Les USA et l’EU relancent l’OMC en offrant de baisser les aides agricoles

Zurich (Autriche), 10 octobre 2005 – Les Etats-Unis et l’UE ont proposé de réduire leurs aides aux agriculteurs, une offre mal accueillie par le Japon et jugée insuffisante par les pays en développement mais qui pourrait aider à débloquer les négociations à l’OMC sur la libéralisation du commerce.

« Nous avons la possibilité de sortir de l’impasse (…) C’est une chance historique, nous ne devons pas la laisser passer », a déclaré à Zurich le représentant américain pour le Commerce, Rob Portman, à l’occasion d’une réunion ministérielle restreinte de l’Organisation mondiale du commerce (OMC).

Washington a repris l’initiative en annonçant être prêt à accepter une baisse de 60% sur cinq ans des aides internes qui faussent le plus les échanges mondiaux et sont dénoncées par les pays en développement. Le geste américain ne leur a d’ailleurs pas suffi.

« Les Etats-Unis ont avancé en matière de soutiens internes. C’est positif, mais je ne pense pas que cela suffise », a déclaré à la presse le ministre brésilien des Affaires étrangères, Celso Amorim, en sortant de la réunion.

En réponse à l’initiative très attendue des Américains, le commissaire européen au Commerce, Peter Mandelson, a mis sur la table une baisse de 70% des aides versées par Bruxelles.

Ces subventions sont au coeur des négociations sur la libéralisation du commerce mondial, connues sous le nom de cycle de Doha, du nom de la capitale du Qatar où elles avaient été lancées fin 2001. Ces négociations doivent être concrétisées dans deux mois à Hong Kong lors d’une conférence des ministres des 148 pays membres de l’OMC.

M. Portman a réclamé une baisse de 55% à 90% des droits de douane sur les produits agricoles et l’élimination des subventions aux exportations agricoles pour 2010. Il a demandé spécifiquement à l’Union européenne et au Japon, encore plus généreux avec leur secteur agricole, de réduire leurs aides d’au moins 80%.

« Ceux qui subventionnent le plus doivent réduire le plus », a-t-il résumé devant la presse.

Cette proposition a été rejetée par le ministre japonais de l’Agriculture, Mineichi Iwanaga.

La proposition américaine met fin à plusieurs mois de polémique transatlantique pendant lesquels les Américains exigeaient des Européens un engagement de baisse des droits de douane avant tout geste sur les soutiens internes.

Les concessions européennes ont suscité l’inquiétude de Paris.

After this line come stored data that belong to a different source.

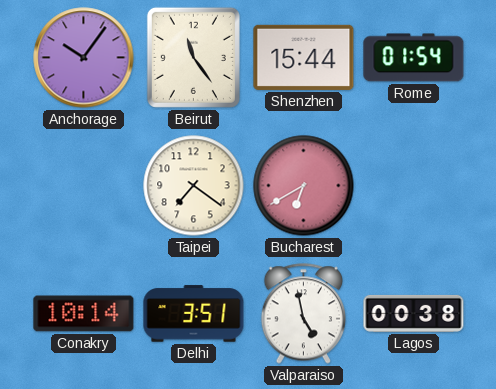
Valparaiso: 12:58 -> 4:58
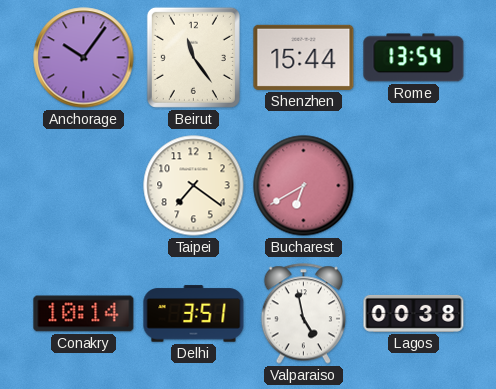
Rome: 01:54 -> 13:54
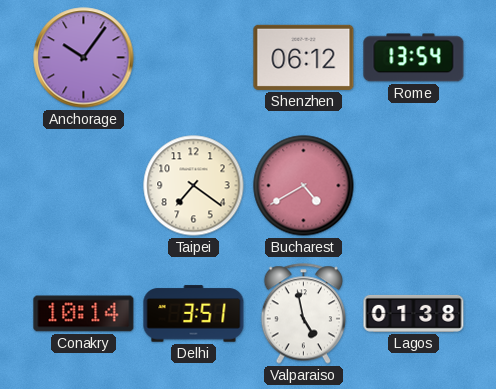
Beirut: 11:24 -> none
Shenzhen: 15:44 -> 06:12
Bucharest: 6:40 -> 4:40
Lagos: 00:38 -> 01:38
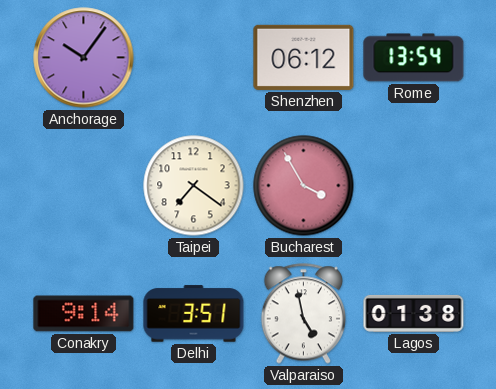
Bucharest: 4:40 -> 3:55
Conakry: 10:14 -> 9:14
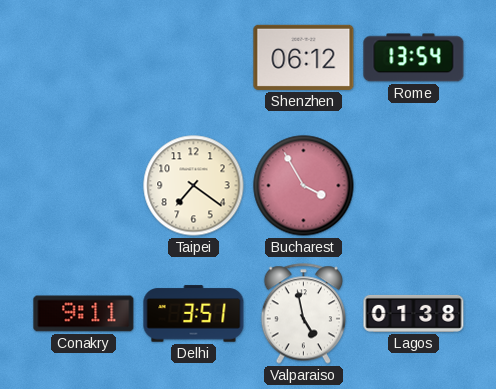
Anchorage: 10:06 -> none
Conakry: 9:14 -> 9:11
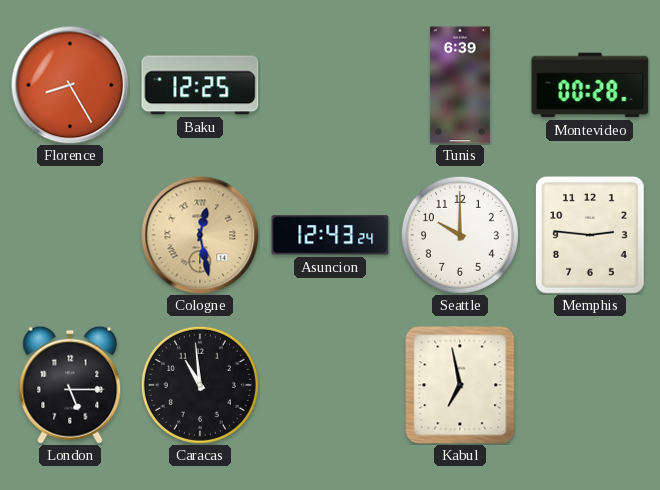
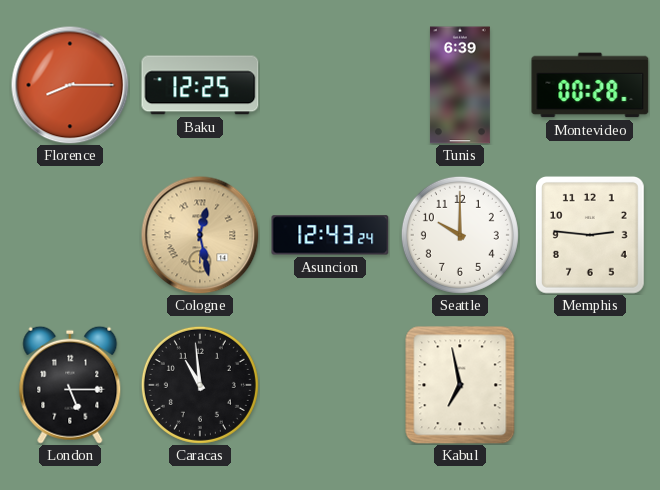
Florence: 8:25 -> 8:15
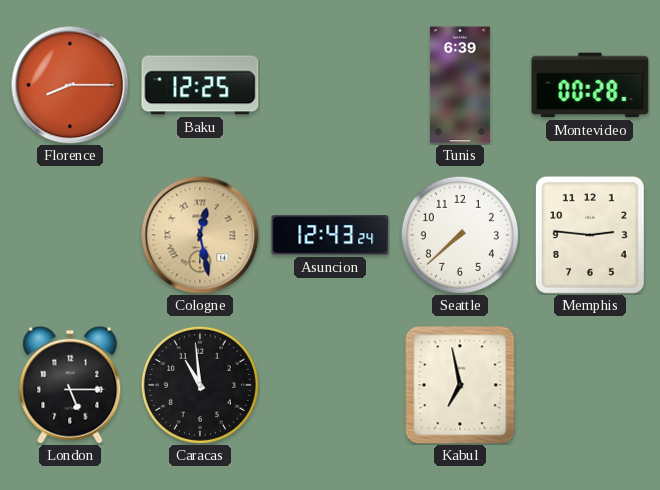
Seattle: 10:00 -> 7:38
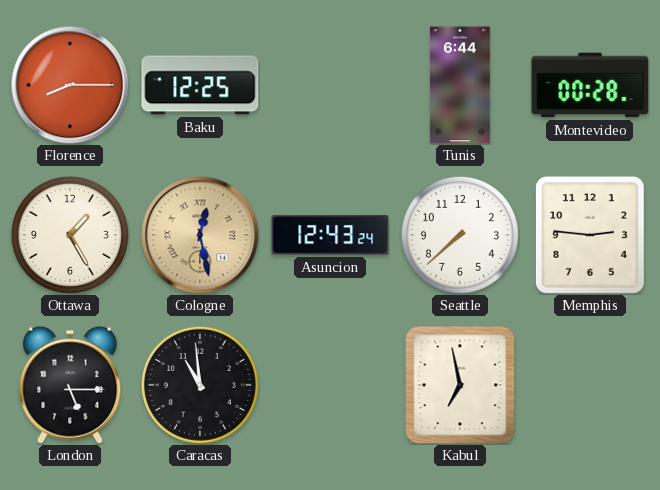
Tunis: 6:39 -> 6:44
Ottawa: none -> 1:25
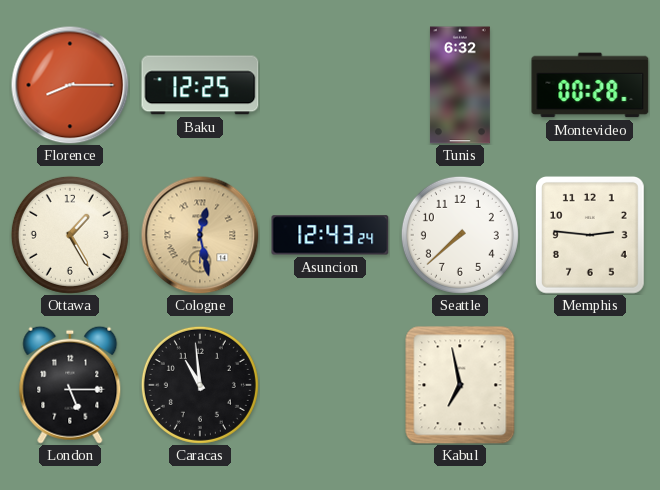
Tunis: 6:44 -> 6:32
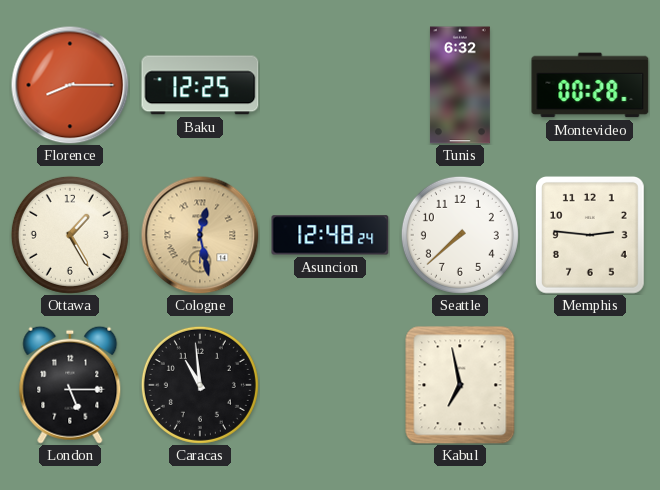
Asuncion: 12:43 -> 12:48
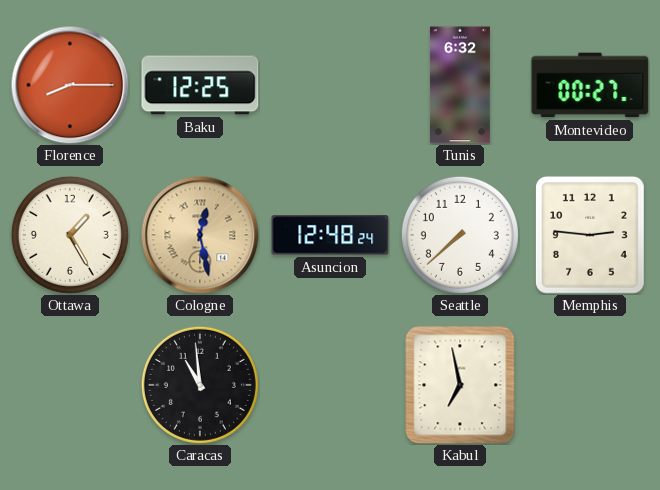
Montevideo: 00:28 -> 00:27
London: 5:15 -> none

Le ministère français des Affaires étrangères a fait valoir que « l’UE a déjà apporté sa contribution à la négociation avec la réforme de la politique agricole commune de 2003 ».

Jusqu’ici, l’UE avait proposé une baisse de 65% de son plafond autorisé d’aides aux agriculteurs et de 55% pour les Etats-Unis. A propos des droits de douane, M. Mandelson a offert une baisse de 60% des tarifs les plus élevés (au-delà de 90%).

Cette offre a également été critiquée par les pays du Sud. « Il n’y a pas de mouvement clair de la part des Européens », a estimé le ministre brésilien. Son collègue indien, Kamal Nath a estimé que la proposition européenne « ne conduit à aucun flux commercial qui servirait les objectifs du développement ».

Depuis Genève, le secrétaire général de l’Onu, Kofi Annan, a appelé les pays membres à un compromis agricole. Les pays pauvres « bénéficieront beaucoup plus du commerce que de l’aide au développement », a-t-il observé.

En revanche, l’organisation Oxfam, qui défend les pays pauvres, a observé que la proposition américaine porte sur les plafonds autorisés d’aide aux agriculteurs et non sur les versements proprement dits, qui sont très inférieurs à leurs plafonds. « C’est un écran de fumée », a estimé Oxfam.